• Directions: Please copy the leading lines of the entries below exactly, concluding with the line in which "rån naturen och" occurs.

Stored data entries:
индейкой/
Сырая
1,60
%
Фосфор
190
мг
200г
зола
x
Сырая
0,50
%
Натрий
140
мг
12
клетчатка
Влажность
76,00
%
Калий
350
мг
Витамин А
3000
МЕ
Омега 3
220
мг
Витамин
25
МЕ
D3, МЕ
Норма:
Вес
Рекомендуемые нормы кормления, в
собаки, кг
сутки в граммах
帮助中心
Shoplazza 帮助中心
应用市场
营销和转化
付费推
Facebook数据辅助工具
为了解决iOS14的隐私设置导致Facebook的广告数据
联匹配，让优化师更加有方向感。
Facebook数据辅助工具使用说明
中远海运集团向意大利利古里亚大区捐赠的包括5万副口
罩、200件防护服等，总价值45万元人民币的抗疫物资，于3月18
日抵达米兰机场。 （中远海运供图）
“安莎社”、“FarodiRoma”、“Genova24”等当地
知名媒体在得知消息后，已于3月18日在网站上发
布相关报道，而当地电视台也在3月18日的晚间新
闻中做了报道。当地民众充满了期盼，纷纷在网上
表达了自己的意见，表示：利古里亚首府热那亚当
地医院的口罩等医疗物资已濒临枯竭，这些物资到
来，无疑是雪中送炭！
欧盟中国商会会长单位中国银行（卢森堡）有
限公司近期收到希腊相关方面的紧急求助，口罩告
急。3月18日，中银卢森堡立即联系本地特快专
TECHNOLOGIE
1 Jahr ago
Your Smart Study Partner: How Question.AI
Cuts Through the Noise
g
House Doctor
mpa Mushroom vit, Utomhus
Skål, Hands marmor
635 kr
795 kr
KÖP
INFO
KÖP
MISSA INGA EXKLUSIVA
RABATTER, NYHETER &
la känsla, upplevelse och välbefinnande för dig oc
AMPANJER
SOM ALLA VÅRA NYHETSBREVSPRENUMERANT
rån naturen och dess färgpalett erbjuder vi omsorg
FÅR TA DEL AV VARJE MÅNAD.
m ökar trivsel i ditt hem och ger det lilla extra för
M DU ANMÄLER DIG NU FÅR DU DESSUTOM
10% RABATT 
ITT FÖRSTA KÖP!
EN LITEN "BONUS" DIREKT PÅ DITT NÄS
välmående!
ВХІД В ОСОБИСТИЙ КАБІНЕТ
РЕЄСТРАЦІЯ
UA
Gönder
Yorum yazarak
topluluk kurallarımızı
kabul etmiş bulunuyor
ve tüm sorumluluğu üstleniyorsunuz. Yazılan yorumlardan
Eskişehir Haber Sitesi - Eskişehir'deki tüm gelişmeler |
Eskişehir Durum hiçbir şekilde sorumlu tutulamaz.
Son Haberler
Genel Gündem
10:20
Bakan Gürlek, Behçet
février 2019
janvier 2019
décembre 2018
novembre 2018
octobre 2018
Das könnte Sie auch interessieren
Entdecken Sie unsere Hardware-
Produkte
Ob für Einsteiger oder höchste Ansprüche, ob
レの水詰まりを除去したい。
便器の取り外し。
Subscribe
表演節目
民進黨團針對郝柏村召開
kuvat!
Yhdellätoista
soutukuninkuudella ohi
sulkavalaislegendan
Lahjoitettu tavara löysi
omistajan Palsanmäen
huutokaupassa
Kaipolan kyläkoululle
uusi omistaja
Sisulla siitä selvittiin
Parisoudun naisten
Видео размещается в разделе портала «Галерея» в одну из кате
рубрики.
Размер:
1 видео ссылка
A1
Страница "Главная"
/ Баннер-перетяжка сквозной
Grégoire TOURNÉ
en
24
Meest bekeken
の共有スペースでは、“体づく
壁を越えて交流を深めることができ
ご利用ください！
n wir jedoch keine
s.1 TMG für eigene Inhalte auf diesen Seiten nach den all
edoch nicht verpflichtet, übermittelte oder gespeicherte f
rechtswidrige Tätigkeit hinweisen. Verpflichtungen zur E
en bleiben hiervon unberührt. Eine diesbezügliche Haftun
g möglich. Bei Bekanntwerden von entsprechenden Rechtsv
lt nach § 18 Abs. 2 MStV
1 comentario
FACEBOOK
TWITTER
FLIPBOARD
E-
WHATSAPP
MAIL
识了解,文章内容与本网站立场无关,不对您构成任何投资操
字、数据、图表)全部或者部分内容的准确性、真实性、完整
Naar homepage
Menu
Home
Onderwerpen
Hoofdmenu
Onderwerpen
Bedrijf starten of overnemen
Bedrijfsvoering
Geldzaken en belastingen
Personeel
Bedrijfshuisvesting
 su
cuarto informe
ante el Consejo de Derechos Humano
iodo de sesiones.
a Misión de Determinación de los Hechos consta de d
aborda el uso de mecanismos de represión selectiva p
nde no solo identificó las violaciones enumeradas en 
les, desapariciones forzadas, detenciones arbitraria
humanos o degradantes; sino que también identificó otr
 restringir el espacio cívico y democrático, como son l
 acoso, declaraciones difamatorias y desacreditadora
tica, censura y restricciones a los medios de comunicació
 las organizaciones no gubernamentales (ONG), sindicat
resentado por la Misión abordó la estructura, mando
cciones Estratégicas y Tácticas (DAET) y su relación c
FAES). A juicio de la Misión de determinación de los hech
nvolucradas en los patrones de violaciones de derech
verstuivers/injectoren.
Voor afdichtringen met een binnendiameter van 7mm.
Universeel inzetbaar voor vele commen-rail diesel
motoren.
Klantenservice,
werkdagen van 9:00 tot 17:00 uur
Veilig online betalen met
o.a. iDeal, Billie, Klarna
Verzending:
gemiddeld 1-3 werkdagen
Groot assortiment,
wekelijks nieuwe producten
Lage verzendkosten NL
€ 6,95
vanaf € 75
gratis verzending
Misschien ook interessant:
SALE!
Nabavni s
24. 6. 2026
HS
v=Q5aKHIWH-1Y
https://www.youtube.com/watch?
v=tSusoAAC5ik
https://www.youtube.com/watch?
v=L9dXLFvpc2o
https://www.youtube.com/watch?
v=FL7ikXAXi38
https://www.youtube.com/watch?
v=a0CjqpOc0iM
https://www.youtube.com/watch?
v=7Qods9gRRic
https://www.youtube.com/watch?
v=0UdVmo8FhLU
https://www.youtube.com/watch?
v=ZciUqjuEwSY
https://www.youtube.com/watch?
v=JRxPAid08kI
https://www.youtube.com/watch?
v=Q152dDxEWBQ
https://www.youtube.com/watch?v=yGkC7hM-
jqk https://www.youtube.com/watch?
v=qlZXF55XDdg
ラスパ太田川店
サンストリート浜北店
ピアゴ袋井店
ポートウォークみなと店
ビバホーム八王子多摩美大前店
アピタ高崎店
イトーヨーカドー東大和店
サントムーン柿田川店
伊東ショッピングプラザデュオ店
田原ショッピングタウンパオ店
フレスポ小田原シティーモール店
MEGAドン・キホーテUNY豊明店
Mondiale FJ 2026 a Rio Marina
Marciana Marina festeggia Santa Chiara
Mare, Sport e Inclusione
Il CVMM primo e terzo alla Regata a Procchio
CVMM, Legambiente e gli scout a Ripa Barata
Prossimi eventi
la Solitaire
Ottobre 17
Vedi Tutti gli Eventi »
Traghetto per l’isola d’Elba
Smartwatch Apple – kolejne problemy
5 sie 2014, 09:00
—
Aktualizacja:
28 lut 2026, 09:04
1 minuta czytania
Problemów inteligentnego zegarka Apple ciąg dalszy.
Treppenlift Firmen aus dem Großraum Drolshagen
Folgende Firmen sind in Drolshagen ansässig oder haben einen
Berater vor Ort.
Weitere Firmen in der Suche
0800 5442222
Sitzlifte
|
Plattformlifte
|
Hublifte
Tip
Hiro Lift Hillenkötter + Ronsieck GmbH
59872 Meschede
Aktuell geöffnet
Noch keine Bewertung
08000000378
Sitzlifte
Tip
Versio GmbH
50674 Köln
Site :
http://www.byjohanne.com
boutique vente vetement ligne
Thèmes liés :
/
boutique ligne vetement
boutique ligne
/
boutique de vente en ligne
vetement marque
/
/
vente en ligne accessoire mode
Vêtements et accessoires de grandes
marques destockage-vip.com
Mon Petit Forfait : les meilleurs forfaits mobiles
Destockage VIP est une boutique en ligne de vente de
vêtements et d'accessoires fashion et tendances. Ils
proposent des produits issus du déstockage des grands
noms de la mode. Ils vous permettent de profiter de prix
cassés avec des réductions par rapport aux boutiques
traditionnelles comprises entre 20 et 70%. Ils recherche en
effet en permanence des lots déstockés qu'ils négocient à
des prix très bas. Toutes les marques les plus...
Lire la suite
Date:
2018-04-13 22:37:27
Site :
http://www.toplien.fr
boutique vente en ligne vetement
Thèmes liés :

• Result of this exercise:
индейкой/
Сырая
1,60
%
Фосфор
190
мг
200г
зола
x
Сырая
0,50
%
Натрий
140
мг
12
клетчатка
Влажность
76,00
%
Калий
350
мг
Витамин А
3000
МЕ
Омега 3
220
мг
Витамин
25
МЕ
D3, МЕ
Норма:
Вес
Рекомендуемые нормы кормления, в
собаки, кг
сутки в граммах
帮助中心
Shoplazza 帮助中心
应用市场
营销和转化
付费推
Facebook数据辅助工具
为了解决iOS14的隐私设置导致Facebook的广告数据
联匹配，让优化师更加有方向感。
Facebook数据辅助工具使用说明
中远海运集团向意大利利古里亚大区捐赠的包括5万副口
罩、200件防护服等，总价值45万元人民币的抗疫物资，于3月18
日抵达米兰机场。 （中远海运供图）
“安莎社”、“FarodiRoma”、“Genova24”等当地
知名媒体在得知消息后，已于3月18日在网站上发
布相关报道，而当地电视台也在3月18日的晚间新
闻中做了报道。当地民众充满了期盼，纷纷在网上
表达了自己的意见，表示：利古里亚首府热那亚当
地医院的口罩等医疗物资已濒临枯竭，这些物资到
来，无疑是雪中送炭！
欧盟中国商会会长单位中国银行（卢森堡）有
限公司近期收到希腊相关方面的紧急求助，口罩告
急。3月18日，中银卢森堡立即联系本地特快专
TECHNOLOGIE
1 Jahr ago
Your Smart Study Partner: How Question.AI
Cuts Through the Noise
g
House Doctor
mpa Mushroom vit, Utomhus
Skål, Hands marmor
635 kr
795 kr
KÖP
INFO
KÖP
MISSA INGA EXKLUSIVA
RABATTER, NYHETER &
la känsla, upplevelse och välbefinnande för dig oc
AMPANJER
SOM ALLA VÅRA NYHETSBREVSPRENUMERANT
rån naturen och dess färgpalett erbjuder vi omsorg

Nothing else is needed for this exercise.